Que votre conversation soit douce et aimable ! « Posséder une voix douce est à la fois un beau don et un grand charme », dit-on ; pourvu que tous les accents en soient bien sincères. S’il y a des notes fausses et discordantes, le charme sera rompu, l’harmonie troublée.

Soyez aimables ! Ayez de bons mots pour tous. Sachez transmettre, à qui de droit, une appréciation de mérite énoncée devant vous ; un compliment vrai, qui lui était décerné. « Les belles paroles, dit-on, sont la musique du monde ! » mais j’ajoute :

« Bien vaine est la beauté
La bonté la surpasse
Et la beauté s’efface
Si elle n’est pas vérité. »

Parlez bien ! Parlez correctement notre belle langue. Ils sont indignes ceux qui feignent de la mépriser, qui la relèguent dans l’oubli, s’en servant peu, et la parlant mal !

En conversation, il faut avoir du tact et de l’à-propos. À la pauvre mère éplorée, qui vient de perdre son enfant, dites en termes émus, des paroles de sympathie compatissante. Parlez-lui de sa douleur. Parlez au malade de ses souffrances, en cherchant à l’en distraire, etc., etc.

Dans une réunion où se trouvent des inconnus, soyez très circonspects. Évitez de donner votre opinion sur les absents ; de faire certaines réflexions, qui, pour toutes justes qu’elles puissent être, ne leur seraient pas moins désagréables à entendre. Qui sait si dans l’auditoire, il ne se trouvera pas des parents, des intimes, de ses absents ? Vous comprenez ?… C’est ainsi, qu’il arrive parfois, à une femme, de s’entendre dire, par des inconnus, « que son mari est une grosse buse » ; au mari, « que sa femme est sotte et insignifiante »… La jeune fille apprend de même, « que son fiancé, tout frais déballé dans la localité, a un front de tueur, des yeux de hibou, des oreilles d’âne, une bouche de gourmet, une main de voleur ; des pieds, aussi lourds que sa tête… puis, avec cela, un air de condamné… » Jugez vous-même de l’effet !…

Que votre conversation soit bienveillante pour tous ! Gardez-vous des airs étonnés ; ce serait désobligeant.

C’est une grave impolitesse de ne pas exprimer le nom des gens et de les désigner par les mots « Chose » « Machin ». Pas de surnom, de sobriquet, à qui que ce soit. Une femme ne permet jamais qu’on la désigne ainsi ; elle proteste gentiment, mais avec une énergique fermeté.

Évitez de faire répéter dans la conversation, c’est impoli ; mais, si vous n’avez pas compris votre interlocuteur, dites poliment : Pardon ? plaît-il ? permettez ! etc… et cette fois, écoutez bien !

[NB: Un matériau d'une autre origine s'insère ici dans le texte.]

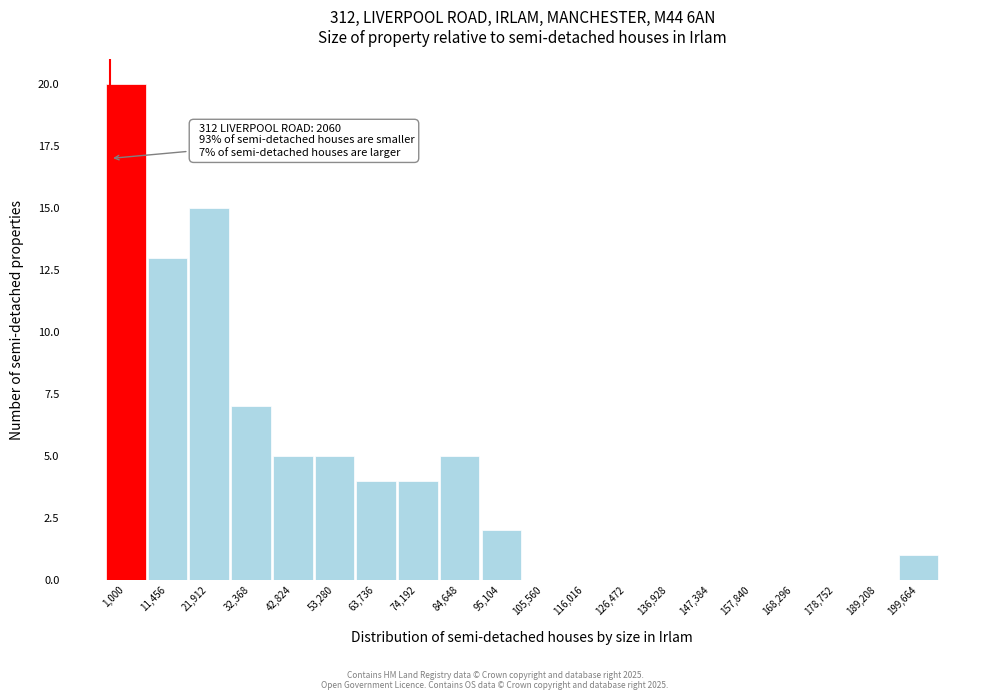

Reading right to left, extract all data points from this chart.

199,664=1	189,208=0	178,752=0	168,296=0	157,840=0	147,384=0	136,928=0	126,472=0	116,016=0	105,560=0	95,104=2	84,648=5	74,192=4	63,736=4	53,280=5	42,824=5	32,368=7	21,912=15	11,456=13	1,000=20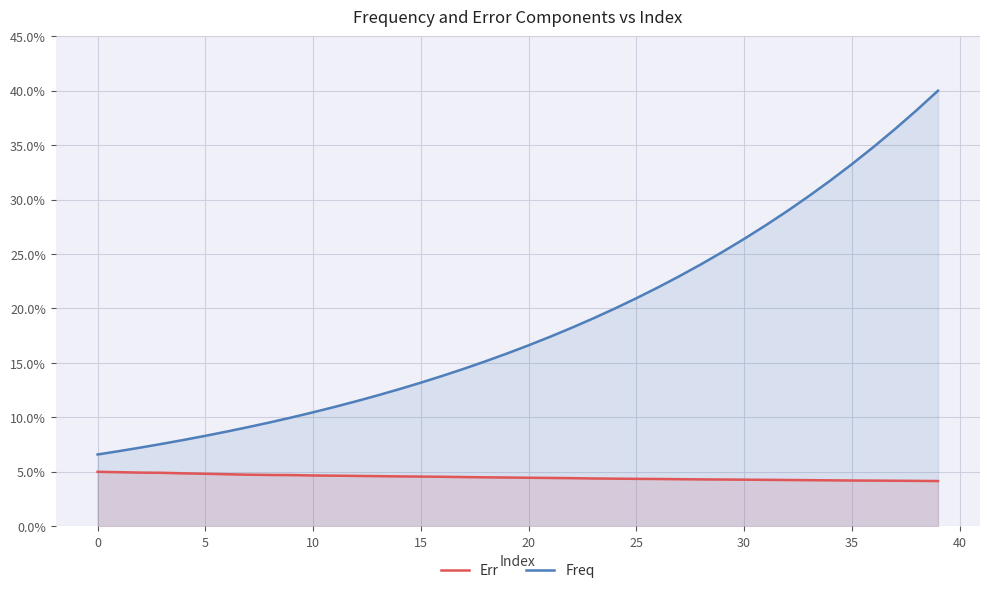

At which category does the chart reach its peak across all series?

39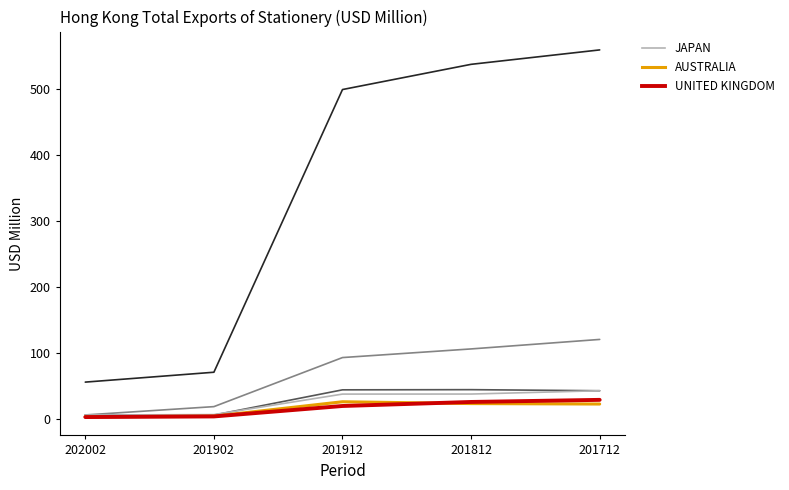

What is the spread (max minus min) of values at 201812?

515.3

On ne peut désigner par son prénom qu’un très proche parent ou intime ; on fait précéder le nom de famille des mots Monsieur ou Madame, suivant le cas.

Une personne bien élevée parle posément et sensément, avec politesse et amabilité, avec des accents modérés. Ces habitudes se prennent au sein de la famille. Si vous avez une voix haute et criarde, corrigez-la. À vous entendre du dehors, on pourrait croire, que toute la maison est en révolution, qu’on se dispute chez vous.

Que vos lèvres ne profèrent jamais de paroles amères !… N’ayez aussi que des expressions nobles ; il en est de basses et triviales qui ne sauraient trouver place, dans la conversation des gens bien élevés ; à plus forte raison, sont-elles inconvenantes et déplacées dans la bouche d’une femme.